Segment Open

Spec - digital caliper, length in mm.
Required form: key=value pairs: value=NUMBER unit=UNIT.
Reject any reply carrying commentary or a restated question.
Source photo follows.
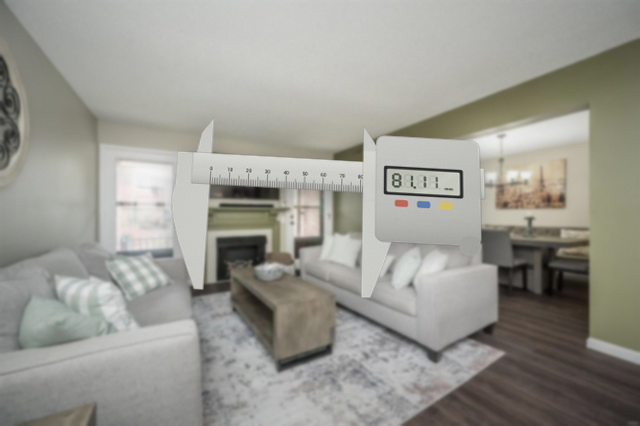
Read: value=81.11 unit=mm
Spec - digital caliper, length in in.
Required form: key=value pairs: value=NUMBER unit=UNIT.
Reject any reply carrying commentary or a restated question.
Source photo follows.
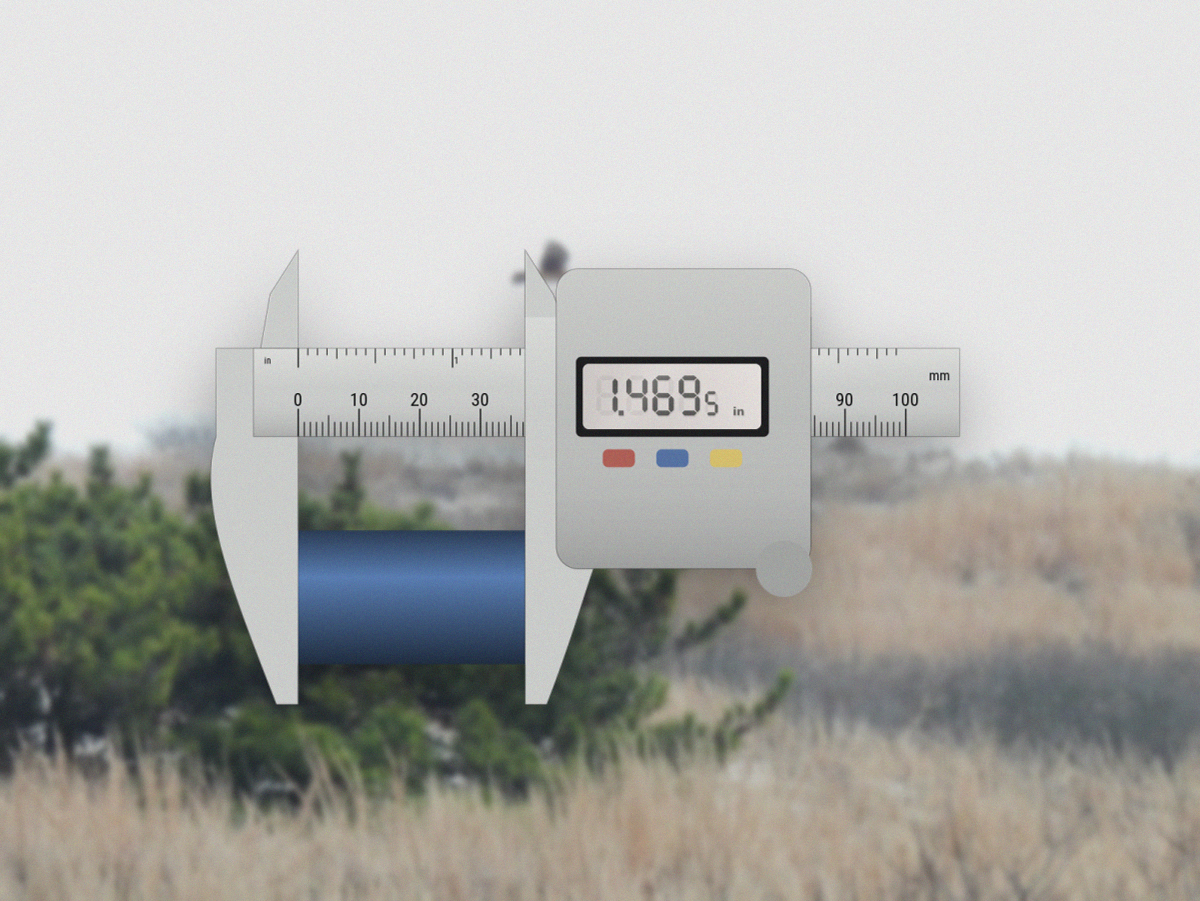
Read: value=1.4695 unit=in
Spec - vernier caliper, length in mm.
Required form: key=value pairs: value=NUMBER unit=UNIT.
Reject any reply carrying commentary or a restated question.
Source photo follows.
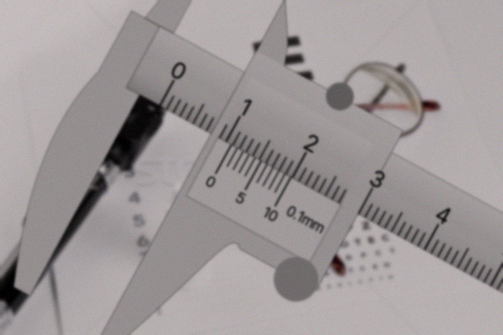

Segment Closed

* **Task prompt**
Rewrite the rows above, changing every "commentary" to "extra remarks" and keeping everything else the same. Omit the pictures.

* **Answer to the exercise**
Spec - digital caliper, length in mm.
Required form: key=value pairs: value=NUMBER unit=UNIT.
Reject any reply carrying extra remarks or a restated question.
Source photo follows.
Read: value=81.11 unit=mm
Spec - digital caliper, length in in.
Required form: key=value pairs: value=NUMBER unit=UNIT.
Reject any reply carrying extra remarks or a restated question.
Source photo follows.
Read: value=1.4695 unit=in
Spec - vernier caliper, length in mm.
Required form: key=value pairs: value=NUMBER unit=UNIT.
Reject any reply carrying extra remarks or a restated question.
Source photo follows.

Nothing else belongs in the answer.